Congratulations! You’ve officially made it to February. Everyone, take in a big breath of fresh air. The New Year’s rush has settled, but hopefully you’re still getting plenty of foot traffic and inquiries at your gym.
There’s no doubt that you worked hard to prepare your club and staff for this time of year. You put together an unbeatable offer for new members, added a few new programs to keep current members engaged, and inspired your staff members to sell people on more than a membership.
But we’re forgetting one audience: the media. Securing media spots and bits with PR for your business is a must right now. Imagine the exposure you’ll get with segments on the local evening news or a feature in the newspaper. When you pair local press placement with your traditional marketing efforts (direct mail, community flyers, etc.), you’re sure to stay in the public eye throughout the year.
Not sure how to get started? Follow these three easy tips to establish a relationship with the local media.
Actually follow the media. This is a must. You need to know what’s going on in the news and who is reporting it. Pay close attention to what’s popular in health and wellness. Additionally, you should follow the reporters and writers who cover health, wellness and fitness. Business and community event beat reporters are great connections too. Beyond watching and reading the news, get social with the media. Follow and like reporters and media outlets on Facebook and Twitter. You can find their contact information on these platforms — use that for sending your pitches. Comment and “like” their posts and tweets. This will show that you’re engaged in what’s going on in your community.
Bring the hype. The next step is crafting a pitch that’s not only timely, but that’s impossible for reporters to ignore. How do you do this? Hype. Make your pitch big and use buzzwords. If it doesn’t make you excited as a reader, there’s no way a reporter will want to pick it up. If it’s an in-club event, talk about what makes it special — like a donation or special incentive for attendees. If you’re launching a new campaign or program, showcase how it sets your brand apart from the competition. When it comes to PR, the more details, the better.

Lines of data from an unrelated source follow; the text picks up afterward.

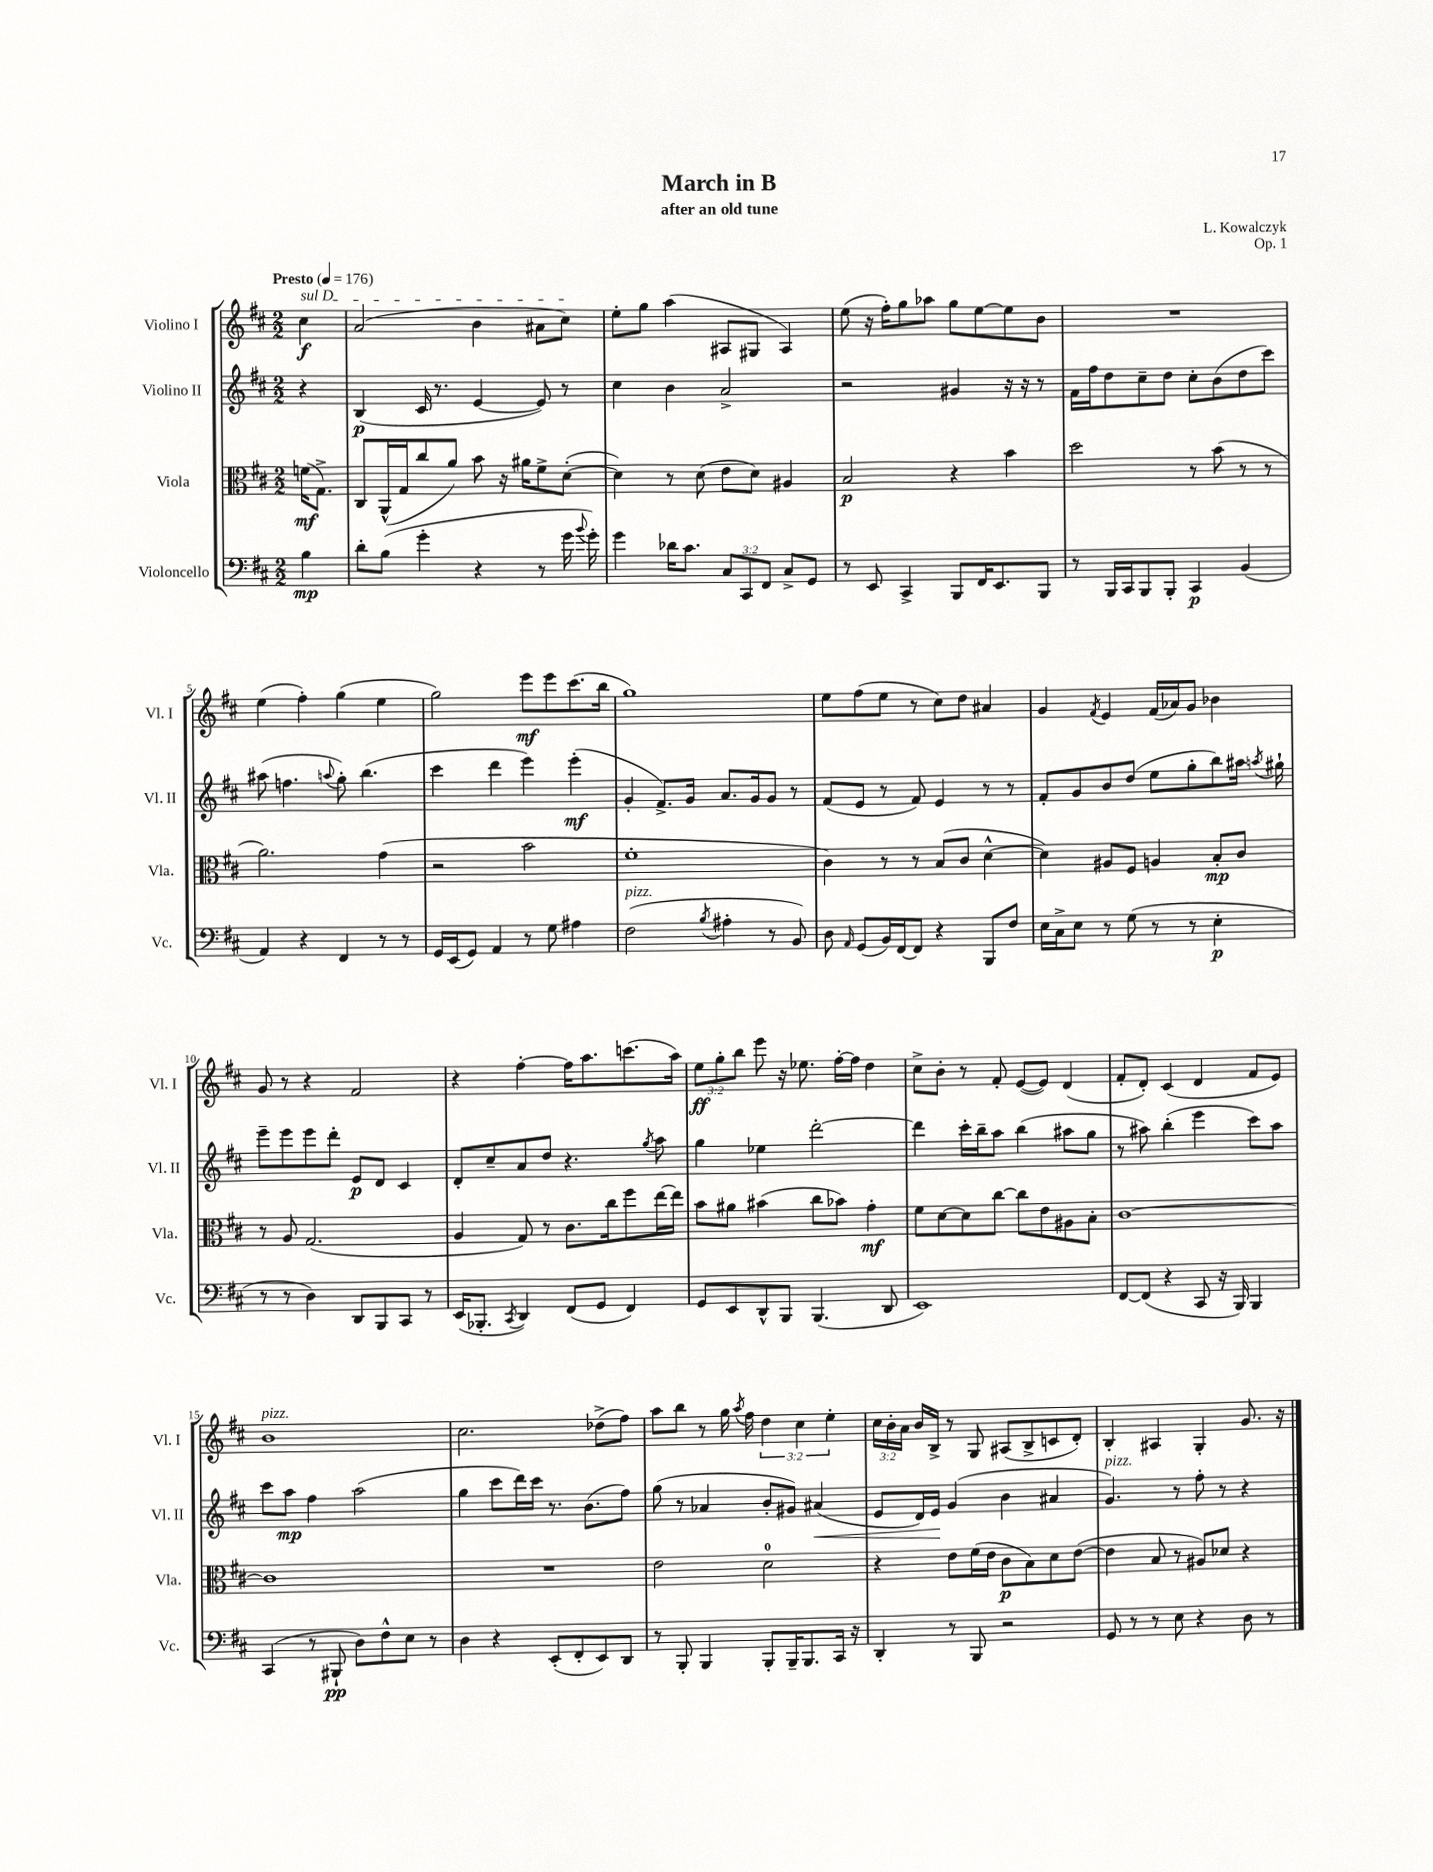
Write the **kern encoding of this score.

**kern	**kern	**kern	**kern
*staff4	*staff3	*staff2	*staff1
*clefF4	*clefC3	*clefG2	*clefG2
*k[f#c#]	*k[f#c#]	*k[f#c#]	*k[f#c#]
*M2/2	*M2/2	*M2/2	*M2/2
*MM176	*MM176	*MM176	*MM176
4B	(16f	4r	4cc#
.	8.G^)	.	.
=	=	=	=
8d'	8C#	(4B	(2a
(8B	(16AA^^	.	.
.	16G	.	.
4g'	8cc#	16c#	.
.	.	8.r	.
.	8a)	.	.
4r	8b	[4e	4b
.	16r	.	.
.	16a#	.	.
8r	8f#^	8e])	8a#
16g	([8d'	8r	8cc#)
8qqb	.	.	.
16g')	.	.	.
=	=	=	=
4g	4d])	4cc#	8ee'
.	.	.	8gg
16d-	8r	4b	(4aa
8.c#	.	.	.
.	(8d	.	.
12C#	8e	2a^	8A#
12CC#	.	.	.
.	8d)	.	8G#
12FF#	.	.	.
8C#^	4A#	.	4A#)
8GG	.	.	.
=	=	=	=
8r	2B	2r	(8ee
8EE	.	.	16r
.	.	.	16ff#')
4CC#^	.	.	8gg
.	.	.	8aa-
8BBB	4r	4g#	8gg
16FF#	.	.	[8ee
8.EE	.	.	.
.	4b	16r	8ee]
.	.	16r	.
8BBB	.	8r	8b
=	=	=	=
8r	2dd	16f#	1r
.	.	16ff#	.
16BBB	.	8dd	.
16CC#	.	.	.
8BBB	.	8cc#~	.
8BBB'	.	8dd	.
4CC#	8r	8cc#'	.
.	(8b	(8b	.
(4BB	8r	8dd	.
.	8r	8ccc#)	.
=	=	=	=
4AA)	2.a)	(8aa#	(4ee
.	.	4.ff	.
4r	.	.	4ff#')
.	.	8qqaa	.
4FF#	.	8gg')	(4gg
.	.	(4.bb	.
8r	(4g	.	4ee
8r	.	.	.
=	=	=	=
16GG	2r	4ccc#	2gg)
(16EE	.	.	.
8GG)	.	.	.
4AA	.	4ddd	.
8r	2b	4eee)	8eee
8G	.	.	8eee
4A#	.	(4eee'	(8.ccc#
.	.	.	16bb
=	=	=	=
(2F#	1f#'	4g'	1gg)
.	.	8.f#^)	.
.	.	16g	.
8qB	.	.	.
4A#'	.	8.a	.
.	.	16g	.
8r	.	8g	.
8BB)	.	8r	.
=	=	=	=
8D	4c#)	(8f#	8ee
16qqAA	.	.	.
(8GG	.	8e	(8ff#
16BB)	8r	8r	8ee
[16FF#	.	.	.
8FF#]	8r	8f#)	8r
4r	(8B	4e	8cc#)
.	8c#	.	8dd
8BBB	[4d^^	8r	4a#
8F#	.	8r	.
=	=	=	=
16E	4d])	8f#'	4g
16C#^	.	.	.
8E	.	8g	.
.	.	.	8qf#
8r	8A#	8b	4e
(8G	8F#	(8dd	.
8r	4A	8ee	(16f#
.	.	.	16a-)
8r	.	8gg'	8g
4E'	8B'	8bb)	4b-
.	8c#	16aa#	.
.	.	8qaa	.
.	.	16gg#`	.
=	=	=	=
8r	8r	8eee~	8g
8r	8A	8eee	8r
4D)	(2.G	8eee	4r
.	.	8ddd'	.
8DD	.	8e	2f#
8BBB	.	8d	.
8CC#	.	4c#	.
8r	.	.	.
=	=	=	=
(16EE	4A	8d'	4r
8.BBB-'	.	.	.
.	.	8cc#~	.
8qCC#	.	.	.
4DD)	8G)	8a	[4ff#'
.	8r	8dd	.
(8FF#	8.c#	4.r	16ff#]
.	.	.	8.aa
8GG	.	.	.
.	16cc#	.	.
4FF#)	8ff#	.	(8.ccc
.	.	8qgg	.
.	[16ee	8aa	.
.	16ee]	.	16aa)
=	=	=	=
8GG	8b	4gg	12ee
.	.	.	12gg'
8EE	8a#	.	.
.	.	.	12bb
8DD^^	(4b#	4ee-	8eee
8BBB	.	.	16r
.	.	.	8.ee-
(4.BBB	8cc#	[2ddd'	.
.	8b-)	.	[16ff#'
.	.	.	16ff#]
.	4g'	.	4dd
8DD	.	.	.
=	=	=	=
1EE)	8f#	4ddd]	8cc#^
.	[8d	.	8b'
.	8d]	16ccc#'	8r
.	.	16bb~	.
.	[8cc#	8aa	8f#'
.	8cc#]	(4bb	([8e
.	8e	.	8e])
.	8A#	8aa#	(4d
.	8B'	8gg	.
=	=	=	=
[8FF#	[1c#	8r	8f#'
(8FF#]	.	8aa#)	8d')
4r	.	(4bb'	(4c#
8CC#	.	4eee	4d
16r	.	.	.
16BBB)	.	.	.
4BBB	.	8ccc#)	8f#
.	.	8aa#	8e)
=	=	=	=
(4CC#	1c#]	8ccc#	1b
.	.	8aa	.
8r	.	4ff#	.
8BBB#`	.	.	.
8D)	.	(2aa	.
8F#^^	.	.	.
8E	.	.	.
8r	.	.	.
=	=	=	=
4D	1r	4gg	2.cc#
4r	.	8ccc#	.
.	.	16ddd)	.
.	.	16ccc#	.
(8EE'	.	8.r	.
8FF#'	.	.	.
.	.	(8.b	.
8EE)	.	.	(8dd-^
8DD	.	8ff#)	8ff#)
=	=	=	=
8r	2e	(8gg	8aa
8BBB'	.	8r	8bb
4BBB	.	4a-	8r
.	.	.	16gg
.	.	.	8qaa
.	.	.	16ff#
8BBB'	2d	8b'	6dd
16BBB~	.	8g#)	.
.	.	.	6cc#
8.BBB	.	.	.
.	.	(4a#	.
.	.	.	6ee'
16CC#	.	.	.
16r	.	.	.
=	=	=	=
4DD'	4r	8e	24cc#
.	.	.	24b'
.	.	.	24a
.	.	16d)	16b
.	.	16e	16B^
8r	8e	(4g	8r
8BBB	(16f#	.	8G
.	16e	.	.
2r	8c#	4b	(8A#
.	8B)	.	8B^
.	8d	4a#	8c
.	([8e	.	8d')
=	=	=	=
8GG	4e]	4.g)	4B'
8r	.	.	.
8r	8B	.	4A#
8E	8r	8r	.
4r	8A#)	8ff#'	4G'
.	8d-	8r	.
8D	4r	4r	8.g
8r	.	.	.
.	.	.	16r
==	==	==	==
*-	*-	*-	*-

Always be professional. Once you send your press release or news pitch to media contacts, keep an eye on your email and phone. If a reporter follows up with you, they’ll likely be on a tight deadline. Get back to them as soon as you can and accommodate to their needs. That may mean connecting for a phone interview or sending a high-resolution photo of your gym. If you’re timely, kind and personable, reporters are more likely to work with you again.